Her task was to persuade an ambitious, career-minded and outspoken Californian actress to embrace the Royal Family’s immutable hierarchy and rigid protocols. Perhaps it was a tall order. Certainly, I believe that Ms Cohen was soon exasperated, within six months or so, and that Meghan either disagreed with, or failed to understand, the non-negotiable elements of royalty. I also believe that members of Samantha Cohen’s team viewed this as an irresponsible self-indulgence. Both sides would blame a clash of cultures.
Could a 36-year-old with a profile adopt the British propensity for understatement? Could she ditch Hollywood’s hyperbole in favour of the Palace’s low-key, repetitive ‘no comment’? It seems not.
She doesn’t go quite so far in her conversation with the Herald Sun, but Ms Cohen does say that she stayed in her role three times as long as she had planned – because officials struggled to find a replacement for her. And that, intriguingly, when a new private secretary was eventually found, that person quit during Harry and Meghan’s tour of Africa in 2019. The Sun Herald quotes Ms Cohen as saying: ‘I was only supposed to stay for six months but stayed for 18 – we couldn’t find a replacement for me and when we did, we took them on tour to Africa with Harry and Meghan to show them the ropes but they left as well while in Africa.’

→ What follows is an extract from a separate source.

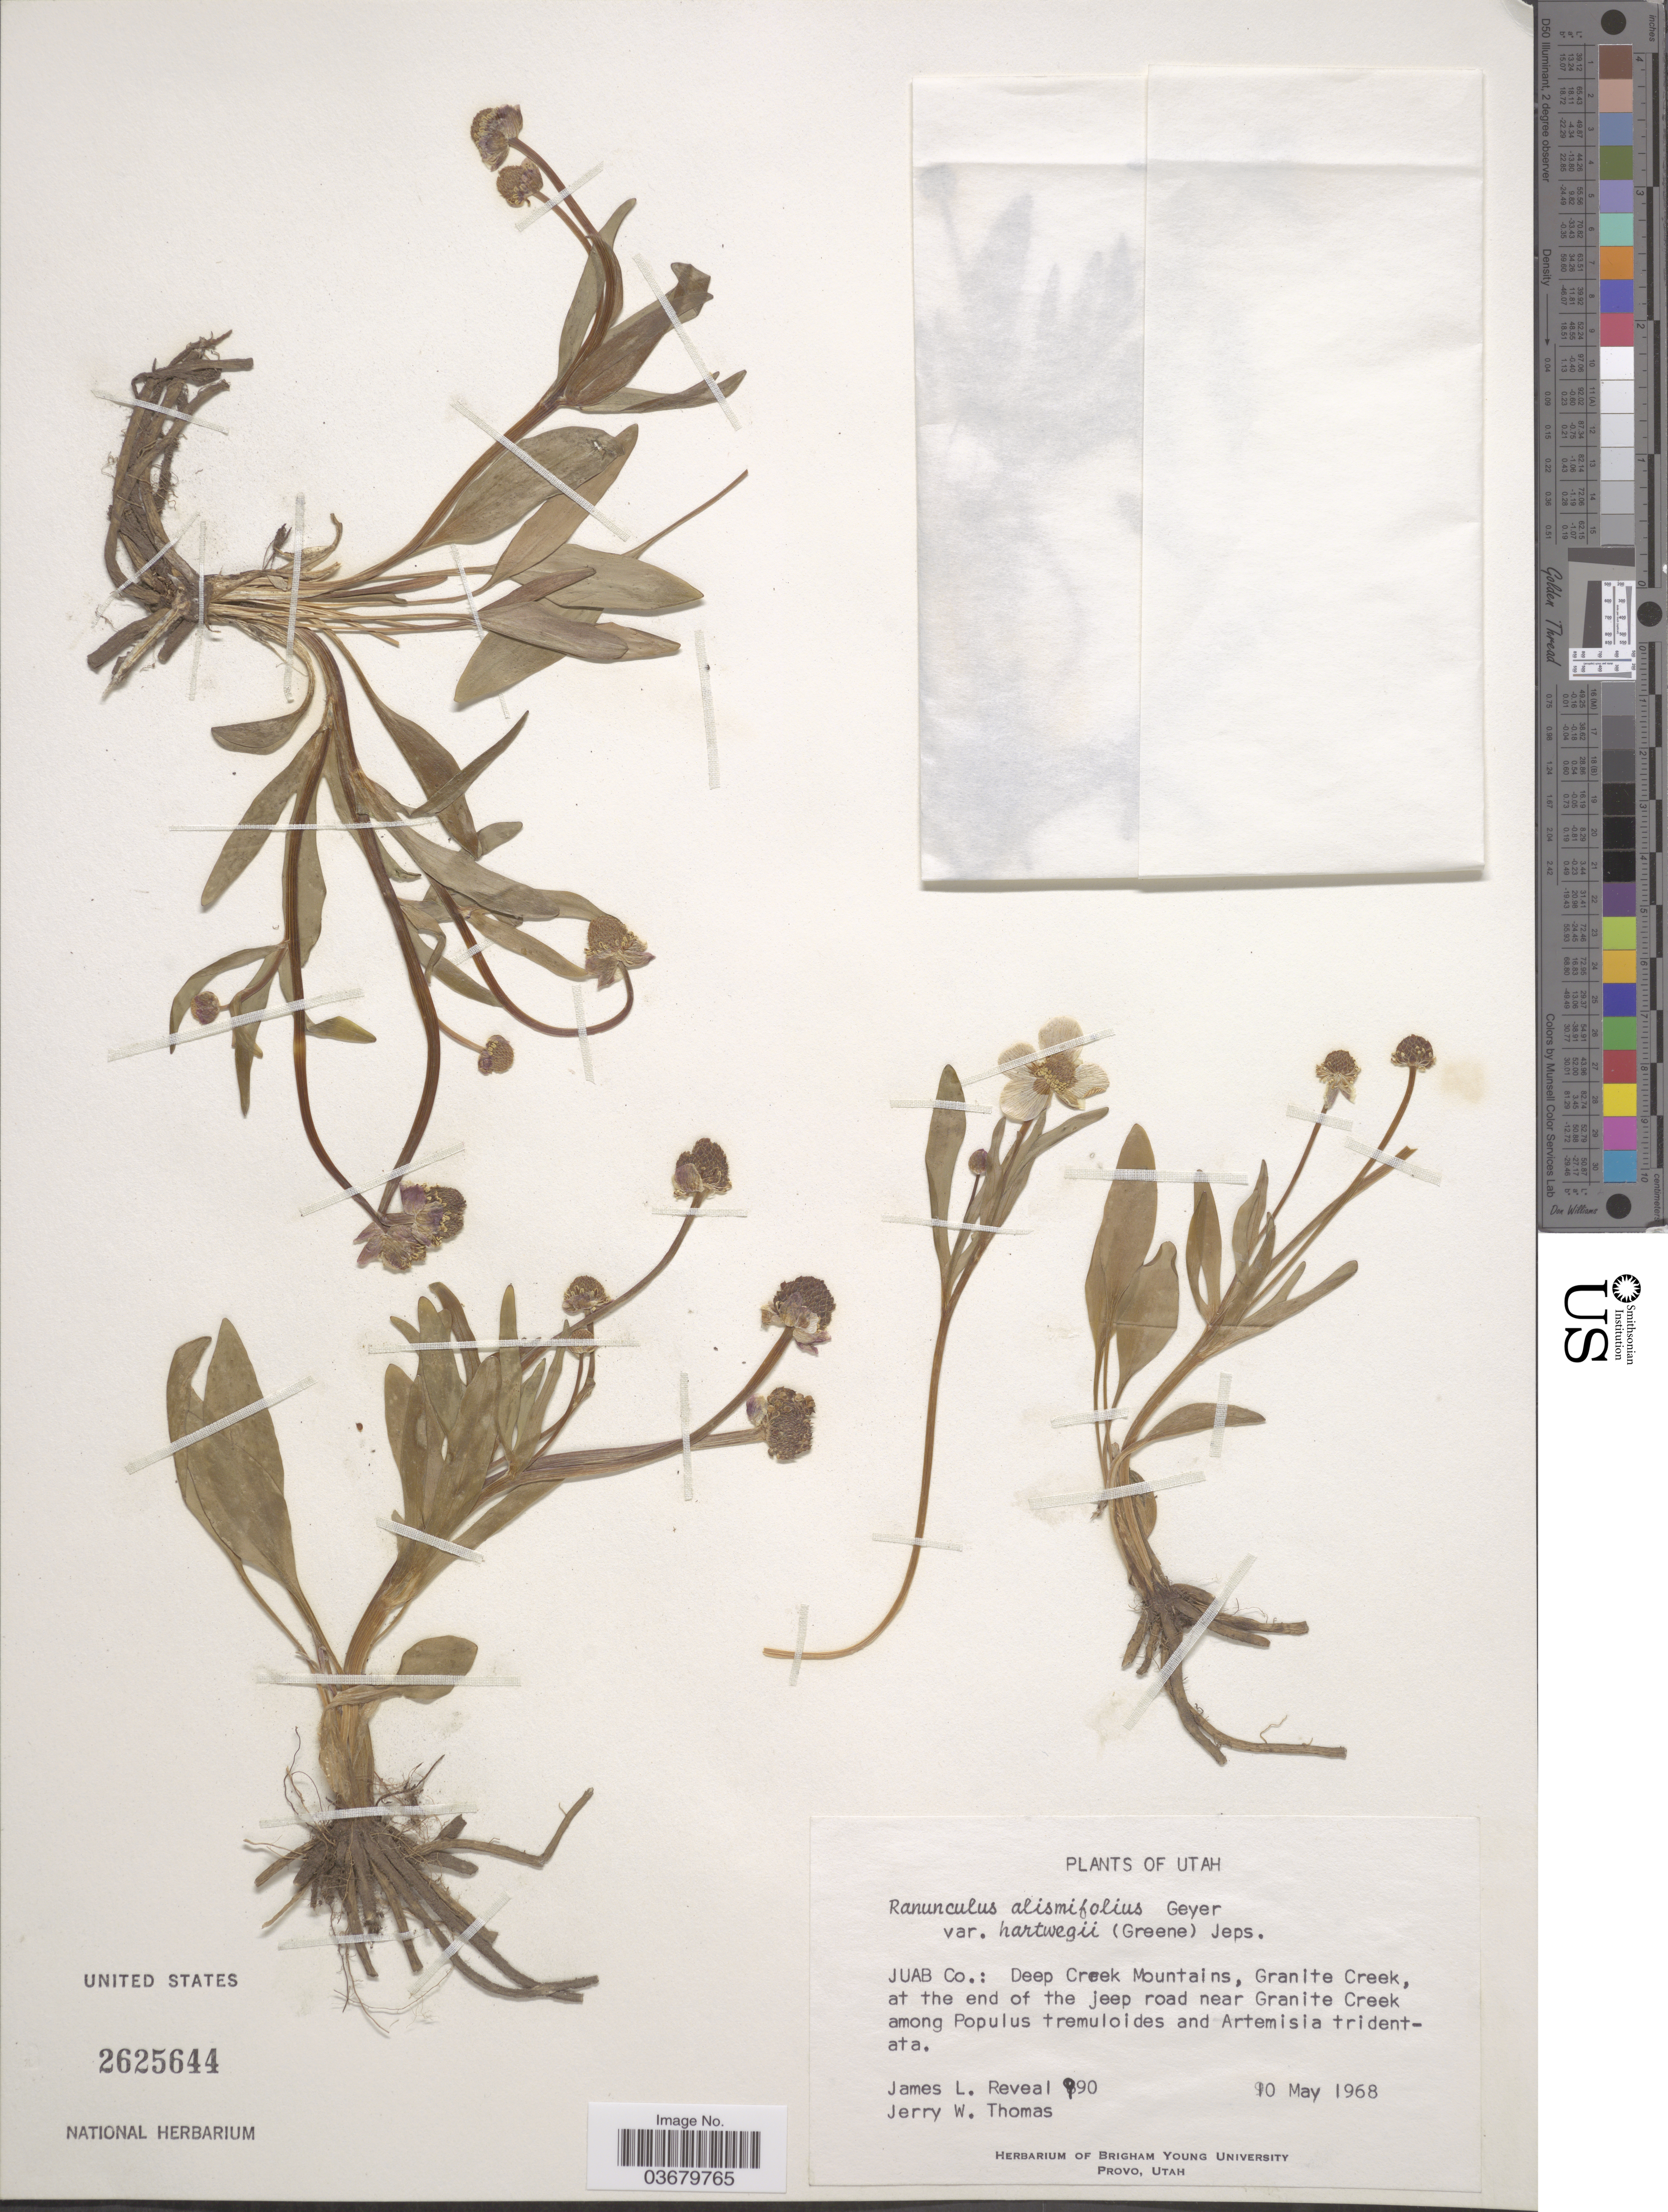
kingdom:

Ms Cohen also appeared to confirm that she was one of a number of courtiers who had been interviewed following a bullying complaint raised by Harry and Meghan’s communications secretary, Jason Knauf, in 2018 – and first revealed by The Times in 2020.
As I record in my book, Revenge, William told Harry that Meghan’s behaviour was unacceptable and that Ms Cohen and others had become suspicious that Meghan had never intended to give up her career and become a loyal member of the family. Did Meghan want to return to America, William wondered? As their conversation became heated, William mentioned staff complaints about being bullied by Meghan. Harry was outraged – but the accusations, whether justified or not, were a matter of fact. So was a certain level of staff turnover.
“So was a certain level of staff turnover.” So if we’re using “staff turnover” as evidence of the bad behavior of royals, surely that rationale should be extended to Prince William and Kate? Their senior staff come and go rapidly, and part of the reason why Kensington Palace has been such a clownshow this year is because Kate didn’t have a private secretary for more than eighteen months, and William’s private secretary left because he didn’t want to answer to as-yet-undiscovered Kensington Palace CEO. All of the major KP staffers from 2018-2019 left in the coming years after the Sussexes exited the country. The king basically assigned a Tory handler and an ex-military guy to staff Huevo and Buttons mid-crisis this year because William is too stupid and inept to keep senior staff. The past four years have been evidence enough that Kensington Palace’s staffers are incompetent fools, and that was before Simon Case tried to run “the Meghan Special” on government staffers in Downing Street. You reap what you sow, and William and Kate have been reaping for years.